There is no dispute that the accused persons and the deceased were in the house of Samuel Mukara (P.W6) taking chang’aa brewed by Hilda Awino (P.W2). I believe the evidence of P.W.2, P.W3, P.W4 and P.W6 to the effect that the deceased left the house of P.W6 at about 8.00 p.m on 23.11.1999 and was closely followed by the two accused persons. It is also not denied that the deceased passed away that night as a result of excessive bleeding into the brain due to head injury and of course due to indecent assault.
The question which is left for this court to determine is who murdered the deceased? According to the prosecution, it is argued that the circumstances incriminated the accused persons as the only culprits to the standard of beyond reasonable doubt. In this case the prosecution’s case solely rely on circumstantial evidence. Where the prosecution’s case relies on circumstantial evidence the law is well settled. First, the circumstances from which the inference of guilty is sought to be drawn must be established by cogent and credible evidence. Secondly, those circumstances should point to the guilt of the accused persons and finally that when the said circumstances are taken cumulatively they should form a chain so complete that there is no escape from the conclusion that within all human probability the crime was committed by the accused persons and no one else. The circumstances in this case are that the accused persons were the last people seen follow the deceased immediately she left the house of Samuel Mukara (P.W6) at about 8.00 p.m on 23.11.1999 and that the deceased was found lying dead in the morning of 24.11.99. Can these circumstances which are said to incriminate the accused persons incapable of any other explanation except the guilt of the accused persons? Are they wholly inconsistent with their innocence? In order to answer this question I will pose the following questions: How many footpaths were heading to and out of the house of Samuel Mukara (P.W6)? Did the accused persons and he deceased go in the same footpath? The evidence tendered did not displace or answer these questions. How did the deceased meet her death? The evidence tendered show that the deceased died as a result of intra-cranial haemorrhage. Is there a possibility that she might have been injured when she fell down in the cover of darkness and while under the influence of liquor?

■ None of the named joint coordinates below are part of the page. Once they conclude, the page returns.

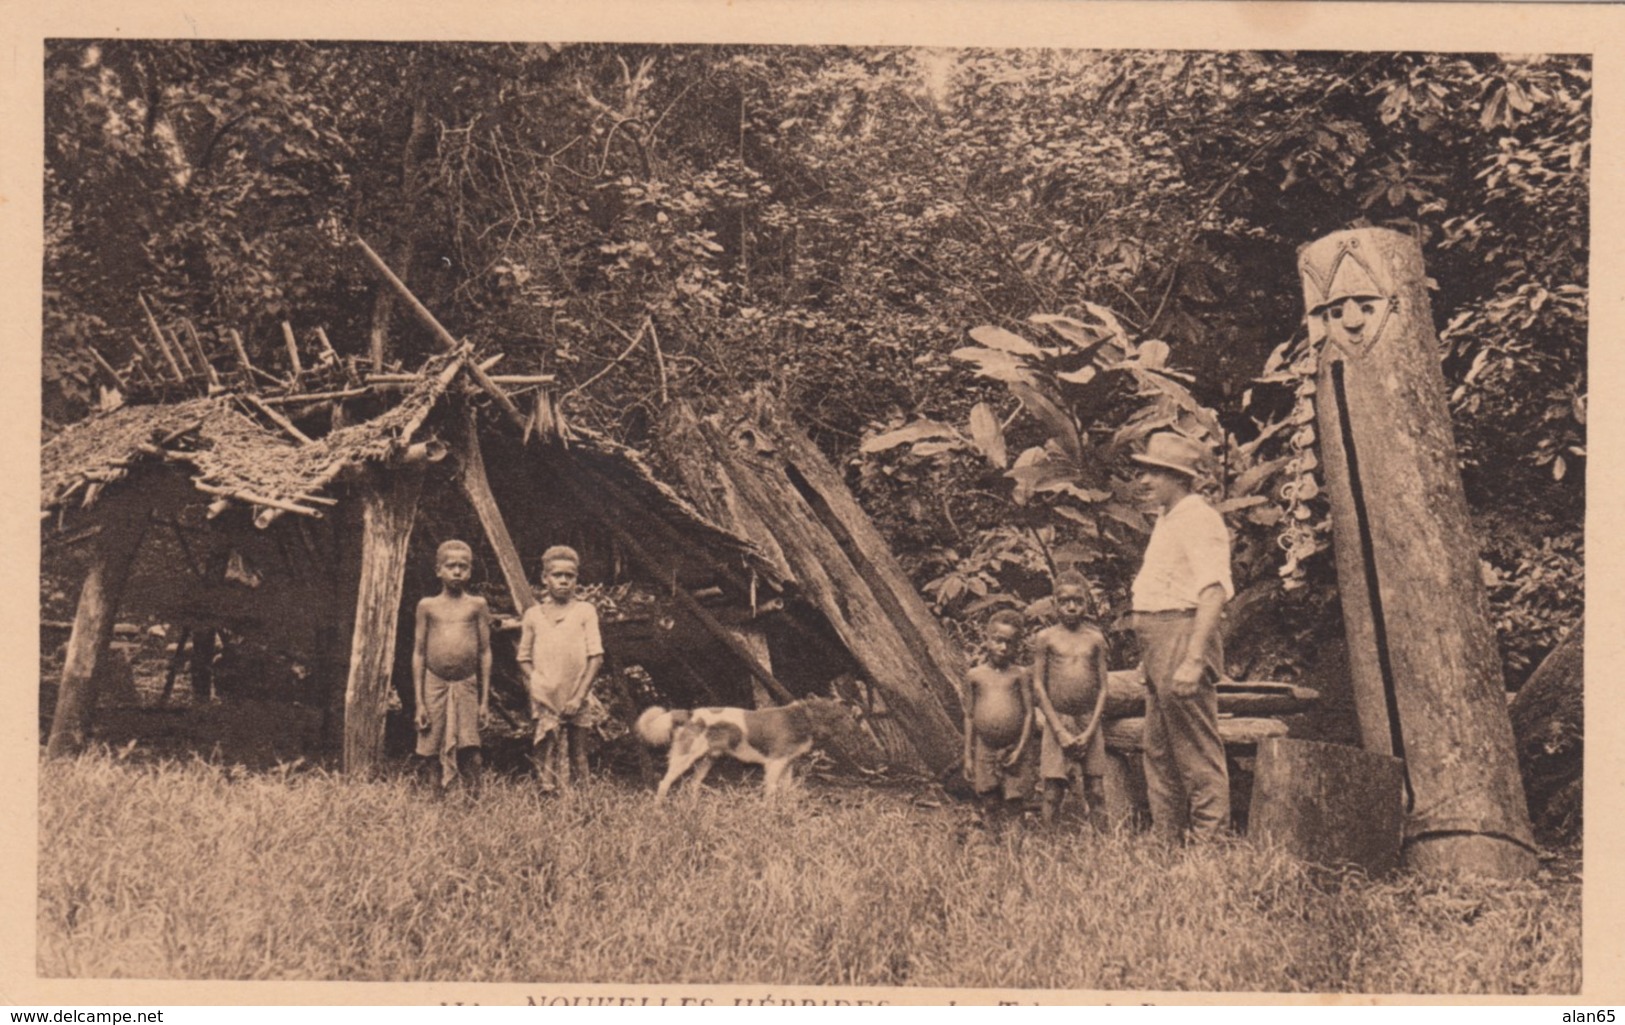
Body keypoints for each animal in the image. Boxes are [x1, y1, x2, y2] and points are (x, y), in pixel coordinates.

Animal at [633, 698, 851, 802]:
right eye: (839, 717)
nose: (854, 723)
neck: (799, 719)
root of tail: (690, 714)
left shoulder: (788, 764)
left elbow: (786, 791)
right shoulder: (775, 764)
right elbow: (770, 792)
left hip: (707, 761)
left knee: (692, 785)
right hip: (684, 759)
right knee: (664, 783)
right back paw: (659, 811)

Again these possibilities were not displaced by the evidence tendered. What was used to murder the deceased? There is evidence that a metal bar was found at the scene where the deceased’s body was found lying. That metal bar was not produced in evidence. There was no evidence that the same was taken for dusting to establish who handled the metal bar that fateful night. Again there is doubt lingering in my mind.

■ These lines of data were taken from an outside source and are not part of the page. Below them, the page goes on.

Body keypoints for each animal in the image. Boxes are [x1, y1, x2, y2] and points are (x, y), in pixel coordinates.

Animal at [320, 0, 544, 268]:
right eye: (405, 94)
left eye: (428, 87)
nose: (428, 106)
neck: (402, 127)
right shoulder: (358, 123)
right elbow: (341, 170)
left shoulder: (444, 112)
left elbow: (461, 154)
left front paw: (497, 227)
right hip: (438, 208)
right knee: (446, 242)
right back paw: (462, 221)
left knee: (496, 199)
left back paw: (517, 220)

It is also stated in the post mortem report that the deceased died as a result of indecent assault. No evidence was laid to show that the accused persons were taken for medical check up so as to connect them with the offence of indecent assault.

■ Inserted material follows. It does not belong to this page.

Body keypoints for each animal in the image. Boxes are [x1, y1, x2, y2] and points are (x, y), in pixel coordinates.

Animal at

The sum total of my findings in this matter is that there is doubt as to whether the accused persons committed the offence they are facing and this is the point of departure between me and the assessors. I hold the view that the evidence tendered is no more than strong suspicion. The law is well settled that where there is doubt, that doubt will always be given to the benefit of the accused persons. In the end, I find the accused persons not guilty. Consequently, they are acquitted and ordered set free forthwith from custody unless lawfully held. The assessors serving in this case are hereby discharged and shall not be summoned to serve in another case until twelve (12) months have expired from the date of this judgment. They should however be paid today’s allowances.
Dated and delivered this 3rd day of November 2005.